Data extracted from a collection

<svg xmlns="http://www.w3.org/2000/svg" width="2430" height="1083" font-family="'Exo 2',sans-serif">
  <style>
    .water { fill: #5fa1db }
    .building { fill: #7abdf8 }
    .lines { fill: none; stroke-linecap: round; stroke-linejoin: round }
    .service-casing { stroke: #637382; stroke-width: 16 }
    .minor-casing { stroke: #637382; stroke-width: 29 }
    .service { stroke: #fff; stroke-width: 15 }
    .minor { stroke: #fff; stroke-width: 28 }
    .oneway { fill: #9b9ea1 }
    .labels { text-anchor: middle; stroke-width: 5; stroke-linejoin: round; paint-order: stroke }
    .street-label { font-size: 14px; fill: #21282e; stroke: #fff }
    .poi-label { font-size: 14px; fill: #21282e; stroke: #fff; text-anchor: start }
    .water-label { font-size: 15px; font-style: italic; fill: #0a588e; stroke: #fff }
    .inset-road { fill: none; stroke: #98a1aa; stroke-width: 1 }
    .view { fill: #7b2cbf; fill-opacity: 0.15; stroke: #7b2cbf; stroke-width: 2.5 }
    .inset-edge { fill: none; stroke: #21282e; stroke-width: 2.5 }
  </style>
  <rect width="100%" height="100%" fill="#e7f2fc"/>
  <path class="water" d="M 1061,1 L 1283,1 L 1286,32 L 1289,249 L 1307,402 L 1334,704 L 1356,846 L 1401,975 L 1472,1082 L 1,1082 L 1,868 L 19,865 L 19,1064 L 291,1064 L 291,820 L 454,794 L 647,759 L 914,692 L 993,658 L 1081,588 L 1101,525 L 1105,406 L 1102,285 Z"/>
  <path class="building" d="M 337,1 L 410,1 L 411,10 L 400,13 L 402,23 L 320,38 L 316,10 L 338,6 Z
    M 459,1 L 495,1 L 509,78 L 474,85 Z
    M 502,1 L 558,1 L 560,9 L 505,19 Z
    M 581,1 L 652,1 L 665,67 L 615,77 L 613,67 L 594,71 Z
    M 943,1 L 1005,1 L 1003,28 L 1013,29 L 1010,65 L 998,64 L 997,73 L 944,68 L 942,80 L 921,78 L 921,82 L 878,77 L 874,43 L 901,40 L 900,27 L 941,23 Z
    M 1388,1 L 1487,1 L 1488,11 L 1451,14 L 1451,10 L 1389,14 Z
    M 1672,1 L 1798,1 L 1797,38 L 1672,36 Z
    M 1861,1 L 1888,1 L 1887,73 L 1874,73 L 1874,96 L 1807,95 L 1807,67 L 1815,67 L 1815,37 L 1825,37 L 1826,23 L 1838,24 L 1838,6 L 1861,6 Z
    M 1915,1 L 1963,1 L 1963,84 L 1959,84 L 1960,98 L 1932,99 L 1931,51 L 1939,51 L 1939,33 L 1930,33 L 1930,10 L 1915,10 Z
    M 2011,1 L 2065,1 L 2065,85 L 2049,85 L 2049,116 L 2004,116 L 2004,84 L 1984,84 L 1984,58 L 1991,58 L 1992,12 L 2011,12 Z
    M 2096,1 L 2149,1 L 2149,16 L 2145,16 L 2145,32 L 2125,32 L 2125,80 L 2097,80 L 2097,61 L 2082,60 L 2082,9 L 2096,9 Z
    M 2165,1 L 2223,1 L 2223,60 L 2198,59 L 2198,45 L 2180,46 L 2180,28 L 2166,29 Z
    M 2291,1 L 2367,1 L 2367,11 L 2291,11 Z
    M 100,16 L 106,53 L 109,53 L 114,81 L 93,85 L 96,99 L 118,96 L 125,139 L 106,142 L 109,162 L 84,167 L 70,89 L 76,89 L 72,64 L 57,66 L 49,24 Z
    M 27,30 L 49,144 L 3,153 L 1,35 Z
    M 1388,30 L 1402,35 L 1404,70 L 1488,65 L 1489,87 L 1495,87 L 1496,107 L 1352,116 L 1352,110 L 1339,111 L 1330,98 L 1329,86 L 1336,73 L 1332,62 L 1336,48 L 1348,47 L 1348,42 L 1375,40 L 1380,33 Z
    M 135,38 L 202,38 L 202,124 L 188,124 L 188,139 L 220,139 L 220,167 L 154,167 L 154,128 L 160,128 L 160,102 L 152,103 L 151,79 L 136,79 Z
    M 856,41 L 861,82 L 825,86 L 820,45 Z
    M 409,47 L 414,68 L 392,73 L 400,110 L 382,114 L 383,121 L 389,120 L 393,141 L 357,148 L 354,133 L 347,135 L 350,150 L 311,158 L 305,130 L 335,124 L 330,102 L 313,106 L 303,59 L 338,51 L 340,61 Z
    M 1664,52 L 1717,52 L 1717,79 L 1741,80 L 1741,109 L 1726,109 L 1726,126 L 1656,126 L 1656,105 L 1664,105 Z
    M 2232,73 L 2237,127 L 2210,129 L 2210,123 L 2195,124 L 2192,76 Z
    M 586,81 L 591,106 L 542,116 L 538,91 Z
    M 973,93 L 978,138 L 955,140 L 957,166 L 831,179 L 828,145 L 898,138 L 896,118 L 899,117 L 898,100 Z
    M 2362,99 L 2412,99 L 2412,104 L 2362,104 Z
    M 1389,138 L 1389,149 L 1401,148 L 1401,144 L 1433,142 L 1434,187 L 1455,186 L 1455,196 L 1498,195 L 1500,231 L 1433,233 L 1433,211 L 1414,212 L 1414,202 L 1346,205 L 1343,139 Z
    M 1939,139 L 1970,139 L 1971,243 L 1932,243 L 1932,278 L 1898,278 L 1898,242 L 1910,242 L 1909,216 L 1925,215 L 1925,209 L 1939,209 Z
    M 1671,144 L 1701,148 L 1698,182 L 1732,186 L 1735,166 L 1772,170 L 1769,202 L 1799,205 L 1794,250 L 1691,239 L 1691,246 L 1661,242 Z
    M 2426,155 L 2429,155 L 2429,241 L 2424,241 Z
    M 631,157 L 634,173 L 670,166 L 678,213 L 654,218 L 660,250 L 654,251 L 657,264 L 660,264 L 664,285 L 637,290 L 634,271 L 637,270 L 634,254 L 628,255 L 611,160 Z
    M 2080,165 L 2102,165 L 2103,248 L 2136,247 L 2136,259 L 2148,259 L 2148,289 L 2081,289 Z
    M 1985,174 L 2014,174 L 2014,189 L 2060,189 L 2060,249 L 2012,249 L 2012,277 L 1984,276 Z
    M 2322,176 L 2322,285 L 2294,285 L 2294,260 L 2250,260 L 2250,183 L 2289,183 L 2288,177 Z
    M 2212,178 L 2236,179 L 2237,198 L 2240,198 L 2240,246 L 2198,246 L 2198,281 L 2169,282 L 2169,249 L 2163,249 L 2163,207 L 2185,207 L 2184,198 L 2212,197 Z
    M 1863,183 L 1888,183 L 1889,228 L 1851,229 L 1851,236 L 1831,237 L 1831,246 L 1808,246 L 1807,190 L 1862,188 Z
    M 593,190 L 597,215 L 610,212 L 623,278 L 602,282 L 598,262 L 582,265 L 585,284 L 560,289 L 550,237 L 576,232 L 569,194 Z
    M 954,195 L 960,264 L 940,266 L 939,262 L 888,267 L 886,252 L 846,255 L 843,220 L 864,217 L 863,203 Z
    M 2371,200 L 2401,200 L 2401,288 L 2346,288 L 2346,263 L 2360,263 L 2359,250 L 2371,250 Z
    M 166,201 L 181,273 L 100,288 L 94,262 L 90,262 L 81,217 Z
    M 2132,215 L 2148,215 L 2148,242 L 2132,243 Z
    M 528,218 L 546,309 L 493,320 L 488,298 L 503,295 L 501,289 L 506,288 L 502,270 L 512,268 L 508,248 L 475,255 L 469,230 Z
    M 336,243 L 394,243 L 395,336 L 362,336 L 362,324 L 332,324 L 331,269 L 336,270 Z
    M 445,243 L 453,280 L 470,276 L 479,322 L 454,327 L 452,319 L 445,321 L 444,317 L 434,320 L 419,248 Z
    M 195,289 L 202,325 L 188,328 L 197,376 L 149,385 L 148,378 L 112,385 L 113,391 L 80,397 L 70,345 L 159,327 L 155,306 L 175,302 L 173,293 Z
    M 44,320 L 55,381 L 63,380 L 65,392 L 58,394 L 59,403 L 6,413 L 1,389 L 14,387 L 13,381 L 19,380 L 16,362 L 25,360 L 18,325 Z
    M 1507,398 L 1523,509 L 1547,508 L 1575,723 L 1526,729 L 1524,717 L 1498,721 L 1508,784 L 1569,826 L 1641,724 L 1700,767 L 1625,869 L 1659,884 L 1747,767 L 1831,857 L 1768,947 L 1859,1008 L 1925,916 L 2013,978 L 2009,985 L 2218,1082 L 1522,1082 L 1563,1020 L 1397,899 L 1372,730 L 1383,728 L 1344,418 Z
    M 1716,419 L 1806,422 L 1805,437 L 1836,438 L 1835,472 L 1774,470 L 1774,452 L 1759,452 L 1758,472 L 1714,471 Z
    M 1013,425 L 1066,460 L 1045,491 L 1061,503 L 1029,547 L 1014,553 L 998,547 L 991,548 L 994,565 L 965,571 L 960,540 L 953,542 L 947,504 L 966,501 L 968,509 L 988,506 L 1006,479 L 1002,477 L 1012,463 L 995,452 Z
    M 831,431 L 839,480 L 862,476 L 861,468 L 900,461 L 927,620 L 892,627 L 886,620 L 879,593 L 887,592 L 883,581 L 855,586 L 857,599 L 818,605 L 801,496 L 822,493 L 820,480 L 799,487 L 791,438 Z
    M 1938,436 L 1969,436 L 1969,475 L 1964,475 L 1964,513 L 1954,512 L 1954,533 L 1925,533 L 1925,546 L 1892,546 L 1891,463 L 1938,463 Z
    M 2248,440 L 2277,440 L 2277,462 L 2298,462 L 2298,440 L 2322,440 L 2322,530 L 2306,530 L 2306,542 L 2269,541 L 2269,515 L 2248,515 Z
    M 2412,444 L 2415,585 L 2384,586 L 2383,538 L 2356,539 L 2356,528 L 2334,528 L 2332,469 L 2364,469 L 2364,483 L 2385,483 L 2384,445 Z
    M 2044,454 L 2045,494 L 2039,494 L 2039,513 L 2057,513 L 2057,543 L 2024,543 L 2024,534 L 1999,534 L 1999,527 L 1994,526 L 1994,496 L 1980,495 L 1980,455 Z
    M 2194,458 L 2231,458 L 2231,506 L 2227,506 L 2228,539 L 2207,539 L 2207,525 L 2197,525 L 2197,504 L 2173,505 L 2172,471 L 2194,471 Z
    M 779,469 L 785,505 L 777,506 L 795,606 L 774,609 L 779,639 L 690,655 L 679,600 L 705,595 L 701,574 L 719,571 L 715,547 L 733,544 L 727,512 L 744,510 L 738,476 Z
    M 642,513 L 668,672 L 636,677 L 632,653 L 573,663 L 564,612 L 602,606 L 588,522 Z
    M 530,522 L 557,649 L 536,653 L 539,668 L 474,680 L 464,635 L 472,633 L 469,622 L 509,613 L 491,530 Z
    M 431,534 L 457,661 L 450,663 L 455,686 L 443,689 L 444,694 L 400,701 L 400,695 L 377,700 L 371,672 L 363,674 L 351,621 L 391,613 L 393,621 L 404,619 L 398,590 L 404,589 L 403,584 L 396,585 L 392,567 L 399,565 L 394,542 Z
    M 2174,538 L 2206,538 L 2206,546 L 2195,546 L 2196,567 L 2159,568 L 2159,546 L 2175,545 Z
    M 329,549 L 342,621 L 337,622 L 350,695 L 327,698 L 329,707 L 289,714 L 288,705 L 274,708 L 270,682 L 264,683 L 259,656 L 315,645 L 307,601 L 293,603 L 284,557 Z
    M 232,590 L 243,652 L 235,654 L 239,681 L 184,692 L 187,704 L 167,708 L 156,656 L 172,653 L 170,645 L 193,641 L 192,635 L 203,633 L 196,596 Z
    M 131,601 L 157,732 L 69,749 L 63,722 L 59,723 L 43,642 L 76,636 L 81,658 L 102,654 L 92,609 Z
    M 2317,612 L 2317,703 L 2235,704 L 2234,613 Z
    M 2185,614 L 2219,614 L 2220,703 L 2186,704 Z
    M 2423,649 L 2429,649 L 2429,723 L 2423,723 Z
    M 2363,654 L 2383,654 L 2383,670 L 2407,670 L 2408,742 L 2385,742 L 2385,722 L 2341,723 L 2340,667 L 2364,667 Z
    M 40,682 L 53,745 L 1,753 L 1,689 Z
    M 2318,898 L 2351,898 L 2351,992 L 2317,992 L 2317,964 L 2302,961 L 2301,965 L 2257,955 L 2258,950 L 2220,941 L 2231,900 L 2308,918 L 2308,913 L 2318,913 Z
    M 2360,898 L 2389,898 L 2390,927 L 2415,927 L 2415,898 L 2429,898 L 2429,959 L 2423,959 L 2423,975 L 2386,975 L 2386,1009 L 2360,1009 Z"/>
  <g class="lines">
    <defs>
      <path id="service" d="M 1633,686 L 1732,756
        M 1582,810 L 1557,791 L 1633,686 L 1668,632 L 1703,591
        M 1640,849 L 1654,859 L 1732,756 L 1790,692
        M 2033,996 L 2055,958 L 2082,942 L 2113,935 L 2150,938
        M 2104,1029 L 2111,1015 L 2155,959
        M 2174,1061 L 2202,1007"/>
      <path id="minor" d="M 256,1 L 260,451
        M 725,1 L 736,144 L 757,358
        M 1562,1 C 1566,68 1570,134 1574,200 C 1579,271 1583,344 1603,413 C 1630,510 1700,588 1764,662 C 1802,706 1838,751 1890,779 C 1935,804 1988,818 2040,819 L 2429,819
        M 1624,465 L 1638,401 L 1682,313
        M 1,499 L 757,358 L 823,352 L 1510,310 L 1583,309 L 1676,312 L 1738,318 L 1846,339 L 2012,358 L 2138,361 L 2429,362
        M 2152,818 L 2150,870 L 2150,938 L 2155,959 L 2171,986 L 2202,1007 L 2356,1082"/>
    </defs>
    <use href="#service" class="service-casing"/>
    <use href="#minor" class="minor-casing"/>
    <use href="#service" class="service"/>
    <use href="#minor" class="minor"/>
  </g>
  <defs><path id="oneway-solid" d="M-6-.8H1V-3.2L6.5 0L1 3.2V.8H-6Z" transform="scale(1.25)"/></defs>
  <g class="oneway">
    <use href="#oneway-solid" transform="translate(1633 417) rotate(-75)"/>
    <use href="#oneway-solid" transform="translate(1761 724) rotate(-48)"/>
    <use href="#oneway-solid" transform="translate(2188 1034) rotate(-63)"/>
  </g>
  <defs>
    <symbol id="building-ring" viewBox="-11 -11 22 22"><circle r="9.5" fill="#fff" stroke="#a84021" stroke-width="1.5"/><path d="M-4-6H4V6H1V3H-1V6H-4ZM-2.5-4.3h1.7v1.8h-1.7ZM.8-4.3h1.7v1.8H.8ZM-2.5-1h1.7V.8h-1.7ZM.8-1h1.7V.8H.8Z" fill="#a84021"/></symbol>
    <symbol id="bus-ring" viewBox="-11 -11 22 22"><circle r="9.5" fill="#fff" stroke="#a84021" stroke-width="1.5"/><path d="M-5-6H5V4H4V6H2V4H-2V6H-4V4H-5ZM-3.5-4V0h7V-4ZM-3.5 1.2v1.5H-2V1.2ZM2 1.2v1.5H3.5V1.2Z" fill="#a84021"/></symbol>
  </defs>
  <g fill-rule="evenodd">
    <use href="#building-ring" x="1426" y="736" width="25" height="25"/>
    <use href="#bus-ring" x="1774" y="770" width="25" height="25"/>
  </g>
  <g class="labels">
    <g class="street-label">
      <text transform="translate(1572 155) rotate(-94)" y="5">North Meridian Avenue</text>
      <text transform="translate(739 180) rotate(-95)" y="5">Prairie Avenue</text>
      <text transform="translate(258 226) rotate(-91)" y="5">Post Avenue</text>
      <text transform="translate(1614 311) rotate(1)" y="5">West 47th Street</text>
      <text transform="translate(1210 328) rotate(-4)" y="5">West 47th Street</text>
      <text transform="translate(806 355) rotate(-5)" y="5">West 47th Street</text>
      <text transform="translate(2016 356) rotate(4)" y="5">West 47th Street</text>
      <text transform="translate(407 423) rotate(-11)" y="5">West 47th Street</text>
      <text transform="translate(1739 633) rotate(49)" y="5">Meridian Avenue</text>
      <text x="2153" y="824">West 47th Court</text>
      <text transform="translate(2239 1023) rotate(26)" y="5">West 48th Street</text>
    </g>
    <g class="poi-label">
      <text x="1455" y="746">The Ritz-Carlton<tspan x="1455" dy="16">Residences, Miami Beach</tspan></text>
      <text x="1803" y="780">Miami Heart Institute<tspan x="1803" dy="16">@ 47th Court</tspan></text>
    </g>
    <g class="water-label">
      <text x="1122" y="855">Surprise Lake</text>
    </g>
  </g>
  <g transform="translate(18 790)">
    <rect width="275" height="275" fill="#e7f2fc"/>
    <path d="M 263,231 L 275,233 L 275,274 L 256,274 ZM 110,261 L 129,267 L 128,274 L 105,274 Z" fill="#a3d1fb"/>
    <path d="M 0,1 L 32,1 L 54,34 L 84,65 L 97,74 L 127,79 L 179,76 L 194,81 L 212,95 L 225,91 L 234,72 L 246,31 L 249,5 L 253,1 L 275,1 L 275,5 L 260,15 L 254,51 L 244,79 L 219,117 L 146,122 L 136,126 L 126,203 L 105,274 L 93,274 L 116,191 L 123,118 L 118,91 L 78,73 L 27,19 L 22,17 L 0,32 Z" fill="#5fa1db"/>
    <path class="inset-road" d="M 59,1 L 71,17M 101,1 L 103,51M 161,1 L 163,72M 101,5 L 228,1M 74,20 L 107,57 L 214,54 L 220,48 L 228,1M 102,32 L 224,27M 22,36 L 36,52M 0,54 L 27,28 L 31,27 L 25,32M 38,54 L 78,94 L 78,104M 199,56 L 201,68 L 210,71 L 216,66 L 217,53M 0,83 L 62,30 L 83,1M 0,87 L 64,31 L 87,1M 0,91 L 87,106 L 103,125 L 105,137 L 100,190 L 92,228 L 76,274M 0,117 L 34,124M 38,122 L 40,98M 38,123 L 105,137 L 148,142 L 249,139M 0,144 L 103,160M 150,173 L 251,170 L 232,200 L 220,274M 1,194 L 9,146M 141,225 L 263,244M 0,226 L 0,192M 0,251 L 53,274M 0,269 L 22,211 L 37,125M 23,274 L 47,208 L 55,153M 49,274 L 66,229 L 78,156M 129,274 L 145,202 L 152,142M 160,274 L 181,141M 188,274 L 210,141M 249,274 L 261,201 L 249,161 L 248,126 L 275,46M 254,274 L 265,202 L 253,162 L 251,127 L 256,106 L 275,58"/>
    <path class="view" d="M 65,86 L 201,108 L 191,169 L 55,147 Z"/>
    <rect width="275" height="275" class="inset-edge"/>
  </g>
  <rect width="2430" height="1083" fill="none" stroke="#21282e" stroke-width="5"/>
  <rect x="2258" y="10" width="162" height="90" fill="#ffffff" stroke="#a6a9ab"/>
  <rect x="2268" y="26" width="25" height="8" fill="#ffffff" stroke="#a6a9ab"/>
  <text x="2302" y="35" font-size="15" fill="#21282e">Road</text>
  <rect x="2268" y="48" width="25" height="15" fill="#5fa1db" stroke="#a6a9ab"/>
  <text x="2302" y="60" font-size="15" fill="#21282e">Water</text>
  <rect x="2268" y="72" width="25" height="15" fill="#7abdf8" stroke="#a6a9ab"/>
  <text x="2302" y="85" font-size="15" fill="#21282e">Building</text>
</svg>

» **What you should do**
Which lines above contain the word "none"? Show each of them.

» **Answer to this task**
    .lines { fill: none; stroke-linecap: round; stroke-linejoin: round }
    .inset-road { fill: none; stroke: #98a1aa; stroke-width: 1 }
    .inset-edge { fill: none; stroke: #21282e; stroke-width: 2.5 }
  <rect width="2430" height="1083" fill="none" stroke="#21282e" stroke-width="5"/>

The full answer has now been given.